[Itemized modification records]
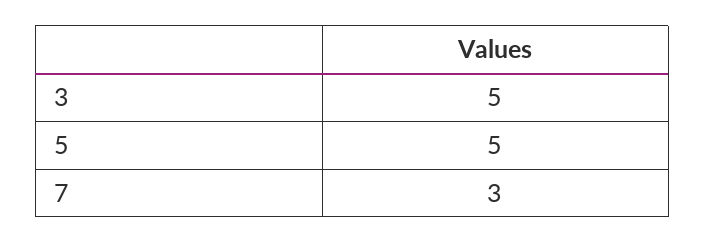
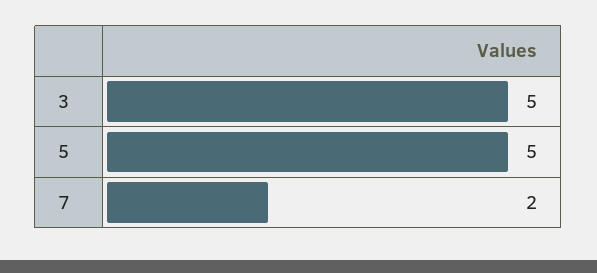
7: 3 -> 2

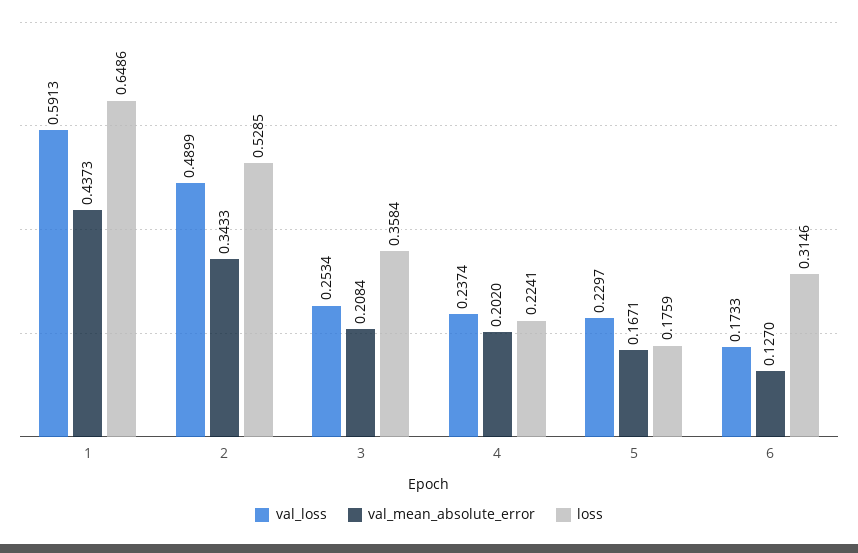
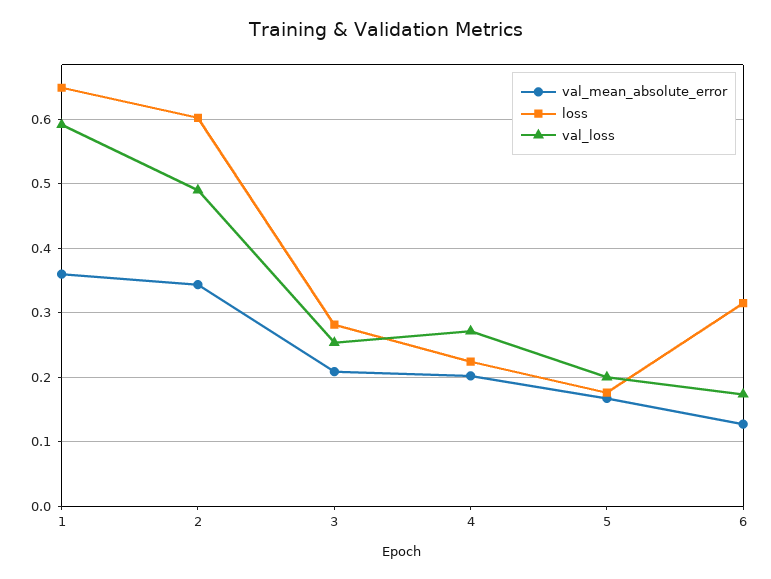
val_mean_absolute_error, 1: 0.4373 -> 0.36
loss, 2: 0.5285 -> 0.6
loss, 3: 0.3584 -> 0.28
val_loss, 4: 0.2374 -> 0.27
val_loss, 5: 0.2297 -> 0.2

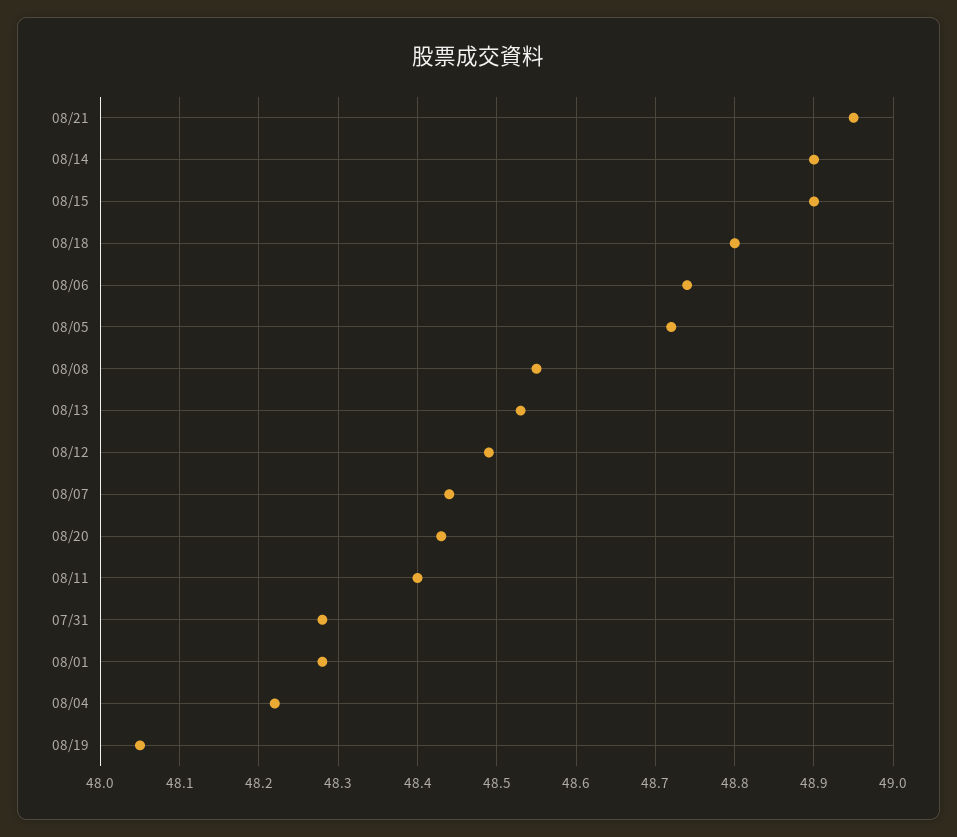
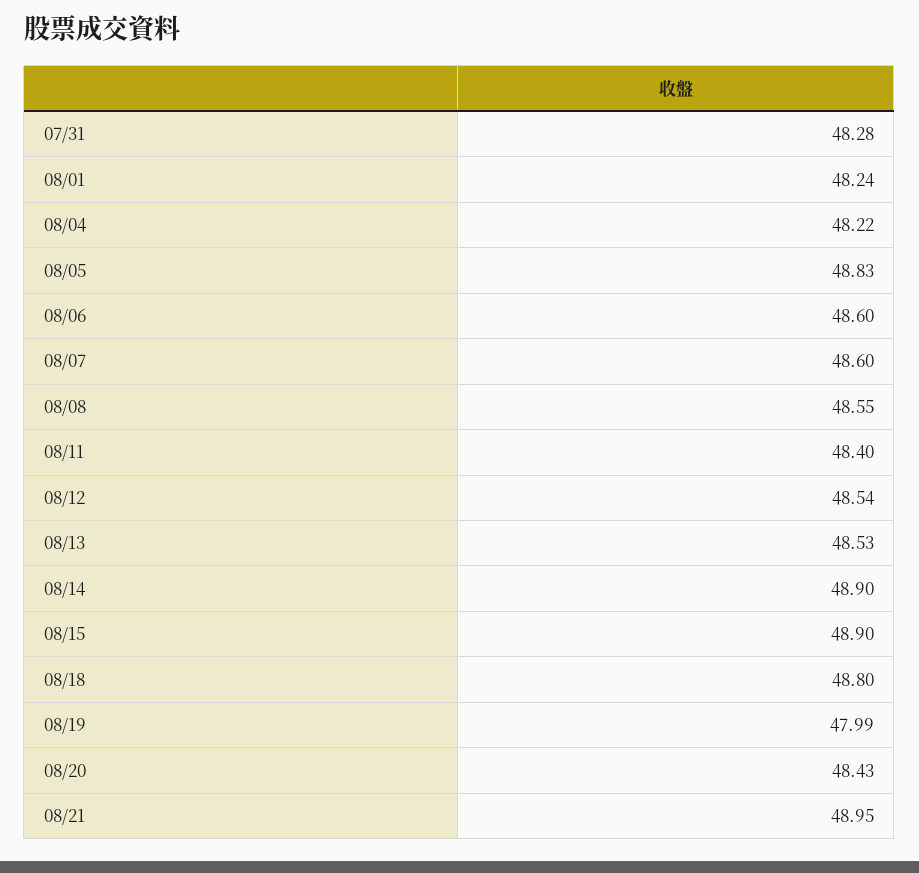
08/06: 48.74 -> 48.6
08/05: 48.72 -> 48.83
08/12: 48.49 -> 48.54
08/07: 48.44 -> 48.6
08/01: 48.28 -> 48.24
08/19: 48.05 -> 47.99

→ **Description of the task**:
Keep every word of the records above exactly, and return them with no pictures.

→ **Output for this exercise**:
7: 3 -> 2

val_mean_absolute_error, 1: 0.4373 -> 0.36
loss, 2: 0.5285 -> 0.6
loss, 3: 0.3584 -> 0.28
val_loss, 4: 0.2374 -> 0.27
val_loss, 5: 0.2297 -> 0.2

08/06: 48.74 -> 48.6
08/05: 48.72 -> 48.83
08/12: 48.49 -> 48.54
08/07: 48.44 -> 48.6
08/01: 48.28 -> 48.24
08/19: 48.05 -> 47.99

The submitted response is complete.